Wait a minute, all of that work for only 140hp?
Please tell me this isn't right.


----------



## mudanddust (Oct 24, 2007)

*Re: Info on high-compression stroker ABA's? (secondgen)*

what do you think about using stock pistons and a head spacer?


----------



## wantacad (Apr 4, 2003)

*Re: Info on high-compression stroker ABA's? (mudanddust)*

Just leaving a mark here so it's in my watched topics.
Awsome info... http://****************.com/smile/emthup.gif http://****************.com/smile/emthup.gif


----------



## CanadianCabby (Sep 1, 2006)

*Re: (reggie2fast)*


_Quote, originally posted by *reggie2fast* »_you may also want to look int using 2.0 16 valve pistons they have a 1mm smaller wrist pin it will drop the piston top into the bore using stock aba pistons they hang out of the block slightly .. unfotuneately the 16 valve pistons are flat top and will up the compression ratio those pistons in a aba stock stroke yield 10:1 so im thinking with a stroker crank you probally will get around 13 

_Modified by reggie2fast at 5:56 AM 11-2-2008_
... dont use 1
_Quote, originally posted by *reggie2fast* »_you may also want to look int using 2.0 16 valve pistons they have a 1mm smaller wrist pin it will drop the piston top into the bore using stock aba pistons they hang out of the block slightly .. unfotuneately the 16 valve pistons are flat top and will up the compression ratio those pistons in a aba stock stroke yield 10:1 so im thinking with a stroker crank you probally will get around 13 

_Modified by reggie2fast at 5:56 AM 11-2-2008_
 this set up would require differnt/ modded rods... and would not be streetable


----------



## 91redjetta (Aug 28, 2006)

*Re: (CanadianCabby)*

my math sucks.. I'll be the first to say it.
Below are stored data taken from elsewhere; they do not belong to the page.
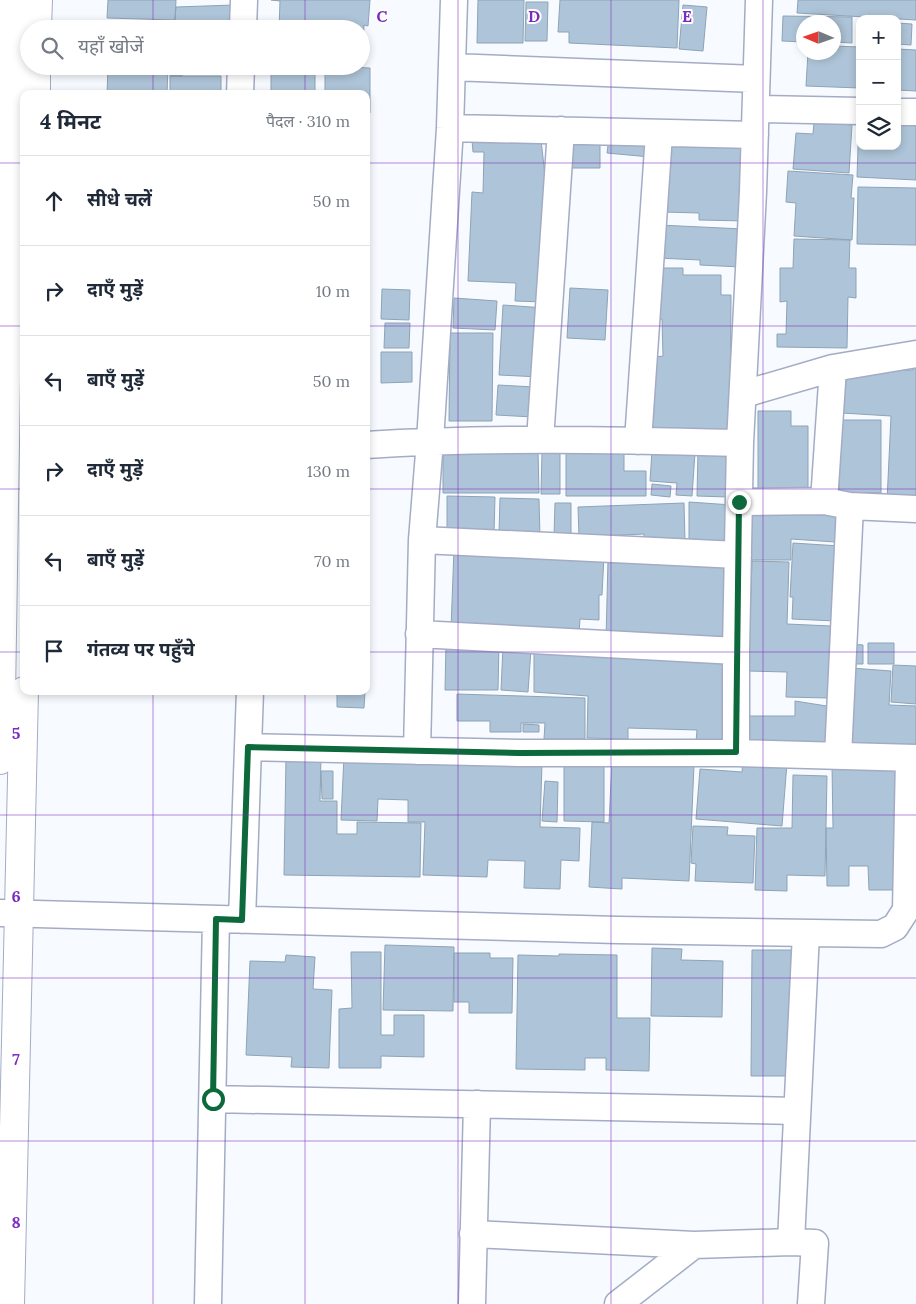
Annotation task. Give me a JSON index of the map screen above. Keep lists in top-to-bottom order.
{
  "north": "left",
  "page": {
    "map_buttons": ["+", "−"],
    "search": "यहाँ खोजें",
    "heading": ["4 मिनट", "पैदल · 310 m"],
    "list": [
      ["सीधे चलें", "50 m"],
      ["दाएँ मुड़ें", "10 m"],
      ["बाएँ मुड़ें", "50 m"],
      ["दाएँ मुड़ें", "130 m"],
      ["बाएँ मुड़ें", "70 m"],
      "गंतव्य पर पहुँचे"
    ]
  },
  "grid": {
    "columns": ["C", "D", "E"],
    "rows": [
      "5",
      "6",
      "7",
      "8"
    ]
  }
}
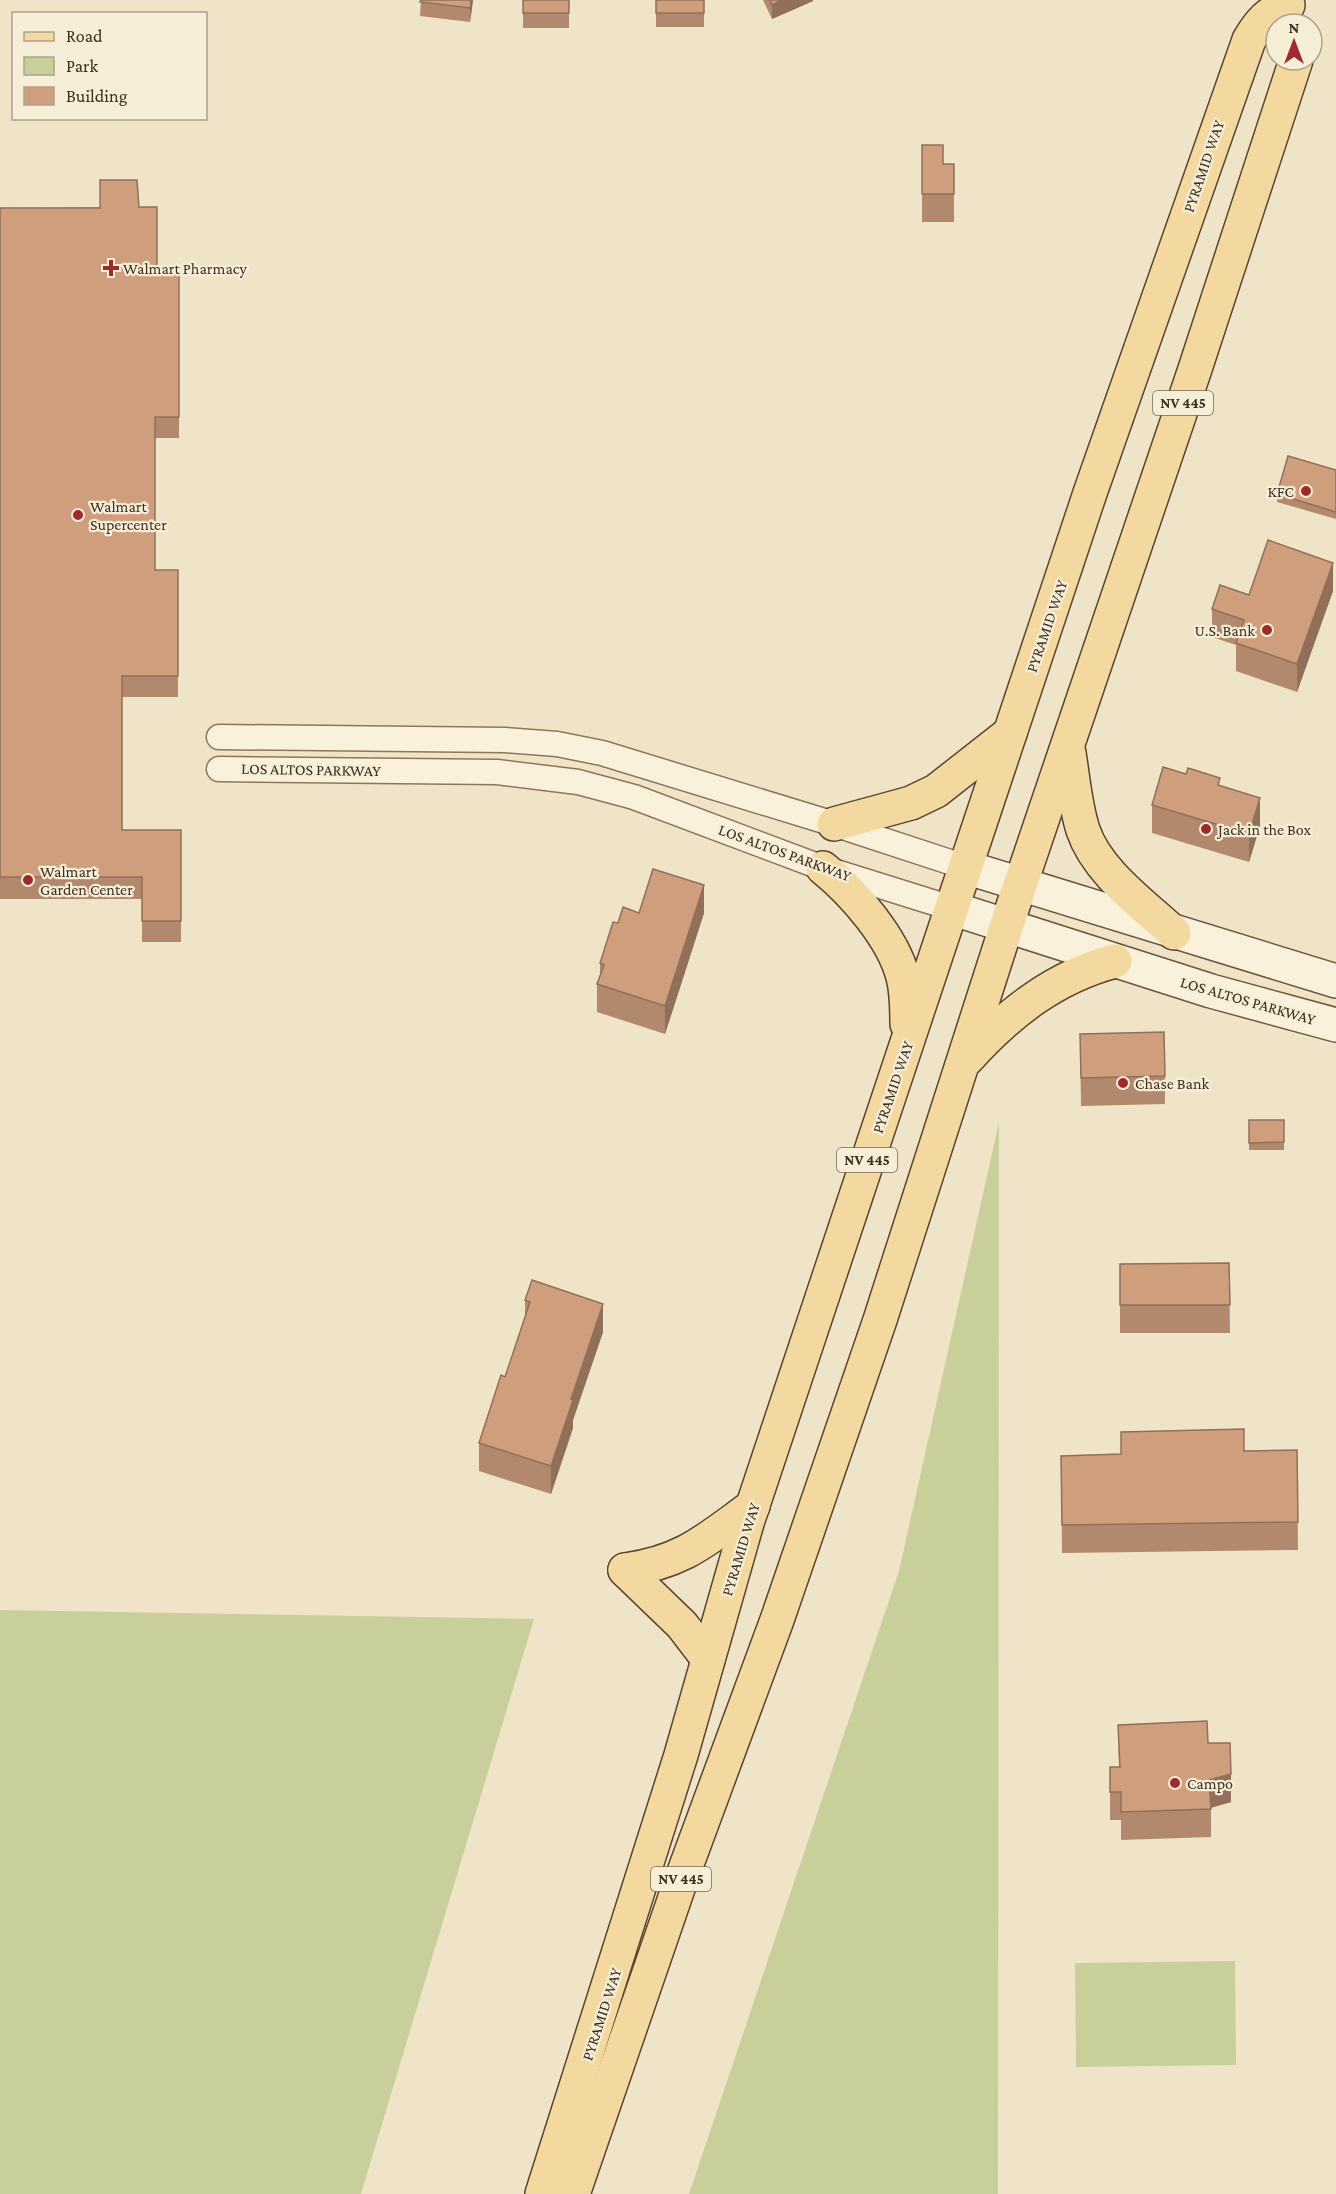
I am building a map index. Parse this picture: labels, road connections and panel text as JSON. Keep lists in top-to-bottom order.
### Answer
{
  "streets": {
    "main road": ["PYRAMID WAY", "NV 445", "LOS ALTOS PARKWAY"]
  },
  "crossings": [
    ["PYRAMID WAY", "LOS ALTOS PARKWAY"]
  ],
  "places": {
    "health": ["Walmart Pharmacy"],
    "other": [
      "KFC",
      "Walmart Supercenter",
      "U.S. Bank",
      "Jack in the Box",
      "Walmart Garden Center",
      "Chase Bank",
      "Campo"
    ]
  },
  "legend": ["Road", "Park", "Building"],
  "north": "top"
}
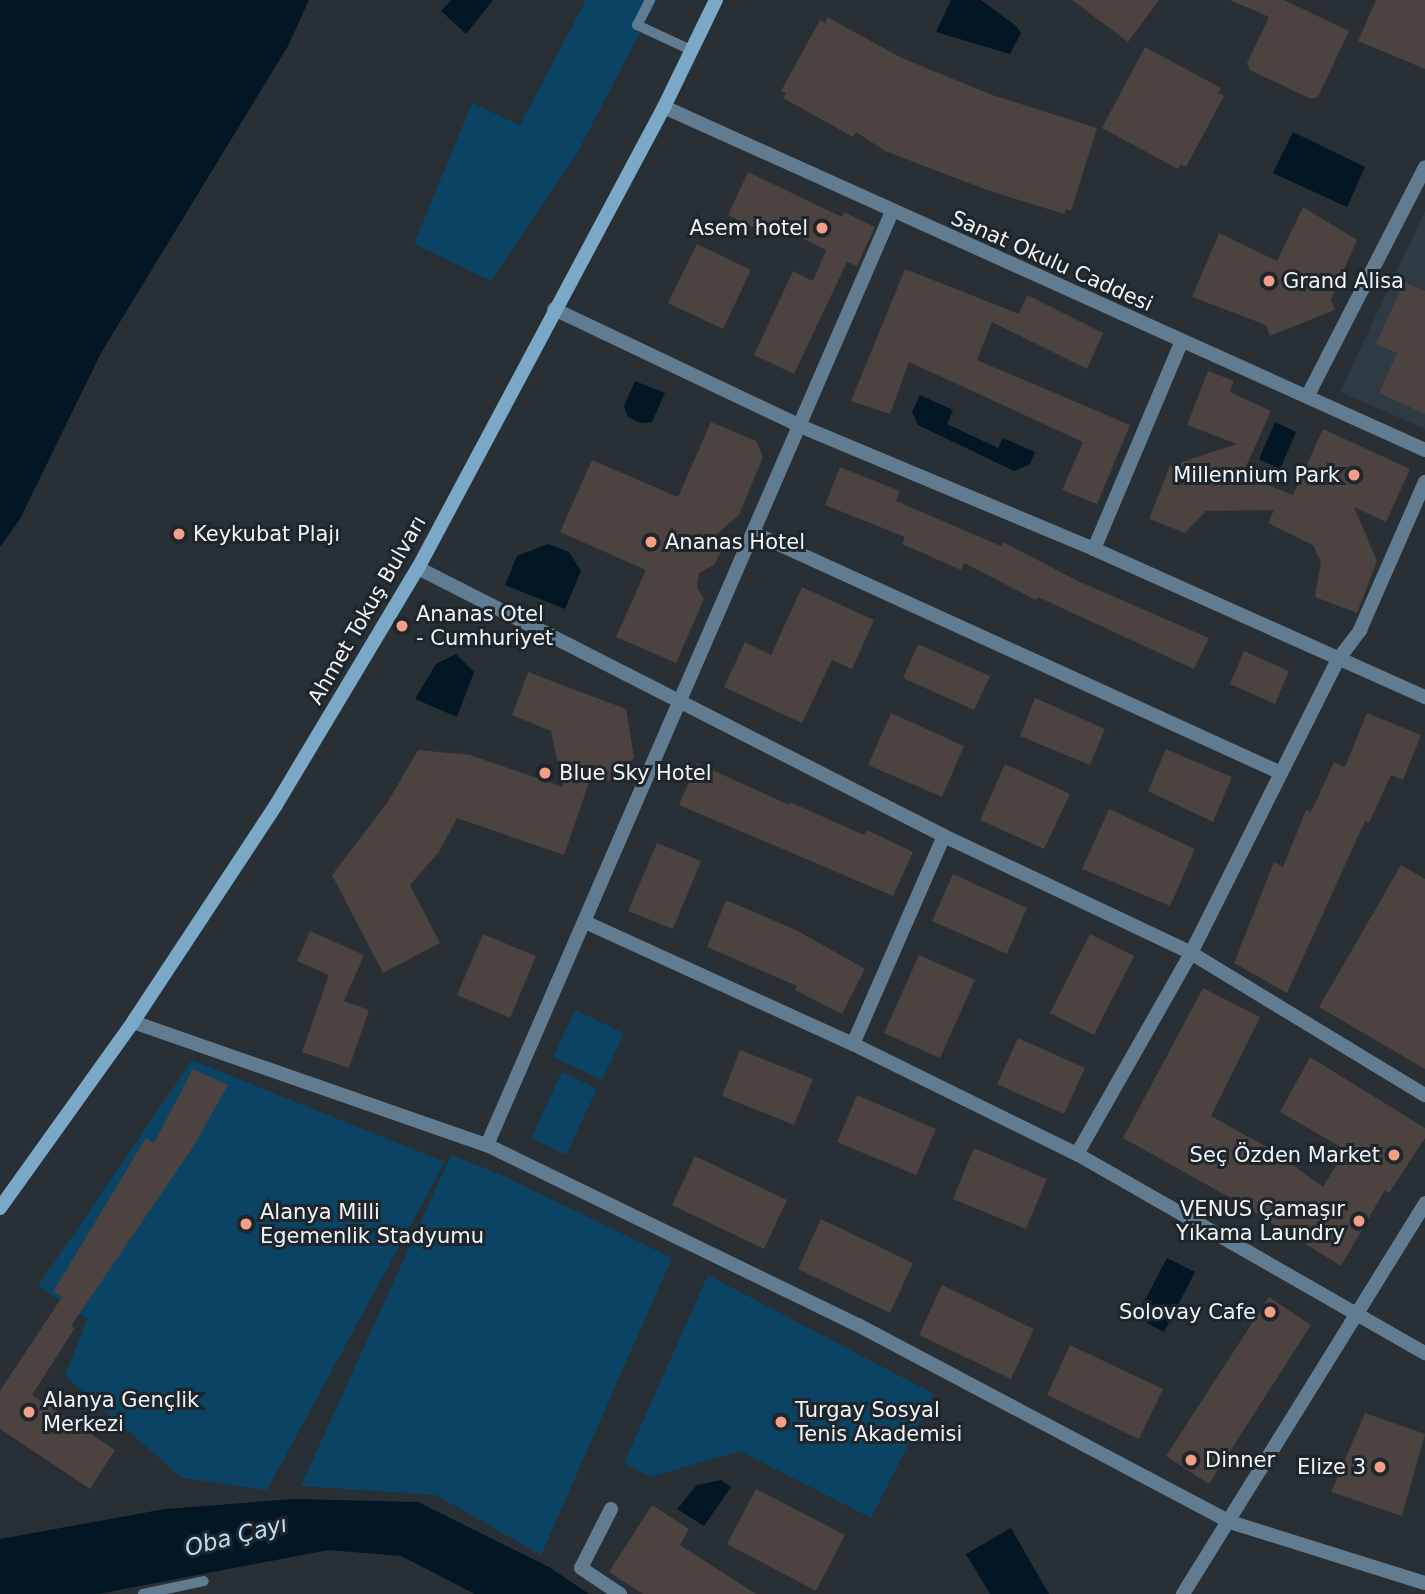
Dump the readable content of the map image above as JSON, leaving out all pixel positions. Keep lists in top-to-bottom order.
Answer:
{
  "streets": {
    "main road": ["Ahmet Tokuş Bulvarı"],
    "street": ["Sanat Okulu Caddesi"]
  },
  "crossings": [
    ["Sanat Okulu Caddesi", "Ahmet Tokuş Bulvarı"]
  ],
  "water": ["Oba Çayı"],
  "places": [
    "Asem hotel",
    "Grand Alisa",
    "Millennium Park",
    "Keykubat Plajı",
    "Ananas Hotel",
    "Ananas Otel - Cumhuriyet",
    "Blue Sky Hotel",
    "Seç Özden Market",
    "VENUS Çamaşır Yıkama Laundry",
    "Alanya Milli Egemenlik Stadyumu",
    "Solovay Cafe",
    "Alanya Gençlik Merkezi",
    "Turgay Sosyal Tenis Akademisi",
    "Dinner",
    "Elize 3"
  ]
}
So.. I have a early aba block and a aaz crank(1.9 diesel). When a was taking the aba crank out I grabbed sommething that I could look at piston height with. With stock aba crank the piston was about a razor bblades thickness below the deck.. 
pulled all the stuff out of the block. Put the 1.9 crank in. First off the counter wieghts hit the piston squirters. All but #4. It's down father then the rest. Took squirters out.. #1 counter wieght rubs the back outside corner( inside of course). Rubs as in stops the crank from spinning. (this why people knife edge the crank I'm sure.) now to me it looks like there is lots of metal in this spot. Enough I believe you could take metal out of the block. Save the crank from being knifed..(i like counter wieghts!)... So I put #4 aba piiston and rod back in with the aaz crank. Nothing else hit. Just would have to take care of the piston squirters and the #1 counter wieght to block problem.. So far... At top dead the aba piston is what I would say is a stock head gasket thickness out of the block. I'm sure this would cause high compression problems. 

maybe a thicker head gasket could be put on it. Or the stock aba pistons machined down to zero deck? Maybe both? 
just my way of hill billy messuring.. Sorry to bother anyone..


----------